Karşılıklı restleşmeler
Buna karşın gazeteci ve siyasi analist Halife Şuşan yaptığı açıklamada, Tunus Cumhurbaşkanı’nın başından beri tutumunu hiç değiştirmediğinin altını çizdi. Şuşan, Said’in ‘hırsızlarla’ diyalog masasına oturmayı reddettiği şeklindeki açıklamasının, Tunus'taki siyasi krizin çeşitli tarafları arasındaki karşılıklı restleşmeler bağlamında yapıldığına işaret etti.

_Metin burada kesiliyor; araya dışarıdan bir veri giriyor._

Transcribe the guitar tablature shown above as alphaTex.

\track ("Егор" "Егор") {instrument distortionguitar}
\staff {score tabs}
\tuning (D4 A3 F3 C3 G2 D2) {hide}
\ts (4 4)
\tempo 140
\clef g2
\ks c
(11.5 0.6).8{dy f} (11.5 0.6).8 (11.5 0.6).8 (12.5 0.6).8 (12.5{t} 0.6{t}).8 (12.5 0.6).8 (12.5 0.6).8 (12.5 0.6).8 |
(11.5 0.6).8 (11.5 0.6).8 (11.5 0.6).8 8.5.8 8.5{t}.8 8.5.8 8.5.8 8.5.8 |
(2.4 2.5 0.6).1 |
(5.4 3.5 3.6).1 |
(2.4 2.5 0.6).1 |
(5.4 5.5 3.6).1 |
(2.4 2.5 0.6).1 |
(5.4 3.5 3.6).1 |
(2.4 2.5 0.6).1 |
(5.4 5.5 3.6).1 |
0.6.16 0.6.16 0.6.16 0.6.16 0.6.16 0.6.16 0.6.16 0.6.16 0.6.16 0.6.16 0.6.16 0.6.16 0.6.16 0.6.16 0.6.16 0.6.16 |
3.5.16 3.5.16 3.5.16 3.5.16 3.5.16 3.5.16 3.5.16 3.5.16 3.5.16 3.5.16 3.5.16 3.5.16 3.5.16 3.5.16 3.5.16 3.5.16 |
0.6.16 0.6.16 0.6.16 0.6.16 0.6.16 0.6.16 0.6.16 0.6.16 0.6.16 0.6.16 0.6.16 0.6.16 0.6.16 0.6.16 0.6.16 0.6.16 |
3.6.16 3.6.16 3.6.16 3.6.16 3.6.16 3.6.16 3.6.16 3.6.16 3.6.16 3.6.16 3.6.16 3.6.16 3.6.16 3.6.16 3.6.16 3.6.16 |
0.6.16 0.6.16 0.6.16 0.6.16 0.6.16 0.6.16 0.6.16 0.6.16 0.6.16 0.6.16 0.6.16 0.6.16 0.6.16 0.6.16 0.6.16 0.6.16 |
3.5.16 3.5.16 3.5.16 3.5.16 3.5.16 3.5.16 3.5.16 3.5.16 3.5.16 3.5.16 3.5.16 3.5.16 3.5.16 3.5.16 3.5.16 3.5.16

Cumhurbaşkanı Said’in ulusal diyalogun başlamasına hazırlanmak için siyasi arenadaki havayı temizlemeye devam edeceğini vurgulayan Şuşan, böylece Said’in yıllarca sessiz kaldıktan sonra ‘Cumhurbaşkanını görevden almak ve gelişmelerden sorumlu tutmaya çalışmak amacıyla’ Anayasa Mahkemesi yasasını değiştirmekte acele ederek söylemlerin dozunu artıran siyasi sınıf için durumun kötüleşmesinin sorumluluğunu üstlendiğini kaydetti. Başbakan Hişam el-Meşişi ve arkasındaki siyasi tabanın, basın kuruluşları da dahil olmak üzere büyük kuruluşlara danışmadan, bazı büyük devlet kurumlarında şüpheli atamalarla devlet kurumlarına sızmaya çalıştıklarını öne sürdü.
Halife Şuşan son olarak diyalogu başlatmak için asgari koşulları sağlamak ve ülkeyi tüm düzeylerdeki yapısal krizden kurtarmak için çatışan taraflara tavizler verme, siyasi bir ateşkes ilan etme ve tansiyonu yükselten açıklamalar yapmayı durdurma çağrısında bulundu.
Erken seçimlerin zamanı
Diğer yandan Yaşasın Tunus Partisi Milletvekili Mebruk Kurşid, Cumhurbaşkanı’nın herhangi bir diyalog yürütemediğini belirterek, bu durumun göz önünde bulundurulup, Nobel Barış Ödülü kazanan Tunus Ulusal Diyalog Dörtlüsü’nün himayesinde ulusal bir diyalog başlatılması önerisinde bulundu.
Tunus'ta siyasi sistemi ve yönetim biçimi değiştirerek, kurumların oluşturulmasının tamamlanması ve ulusal bir kurtuluş hükümeti olması şartıyla hükümetin anlaşmayla değiştirilmesi için iki aylık bir süre tanınması çağrısında bulunan Kurşid, seçim yasasını ve siyasi sistemi değiştirdikten sonra erken seçimlere gidilmesini önerdi.
Nahda Hareketi, Meşişi’yi desteklemeye devam ediyor
Tunus'taki siyasi kriz derinleşirken ve hem ekonomik hem de sosyal yansımaları daha kötüleşirken Nahda Hareketi, Başbakan Hişam el-Meşişi’nin arkasında durmaya devam ediyor.
Nahda Hareketi Sözcüsü Fethi el-Ayadi, 6 Nisan Salı günü yaptığı açıklamada, Nahda Hareketi’nin, Cumhurbaşkanı Kays Said'in ulusal diyalogun başlaması öncesinde Hişam el-Meşişi hükümetini görevden almak istediğine dair bir takım sinyaller gördüğünü ancak ‘hükümetin başındaki Meşişi’yi desteklemeye devam ettiğini’ söyledi.
UGTT’nin başlattığı ulusal diyalog girişiminin halen yürürlükte olduğunu söyleyen Ayadi, Nahda Hareketi’nin de hiçbir siyasi parti ve ulusal kuruluşun dışlanmaması şartıyla girişime açık olduğunu belirtti.
Tarafların, tutumlarından geri adım atmamaları ve siyasi rakipler arasında diyalog beklentilerinin gerçekleşmemesiyle birlikte UGTT ve büyük ulusal kuruluşların, giderek daha da tehlikeli bir hal alan uzun soluklu siyasi krize son vermek için, bunu yapmak isteyen siyasi güçlerin katılımıyla ülkeyi kurtarma girişimini bir an önce başlatma konusundaki sorumlulukları daha da ağırlaşıyor.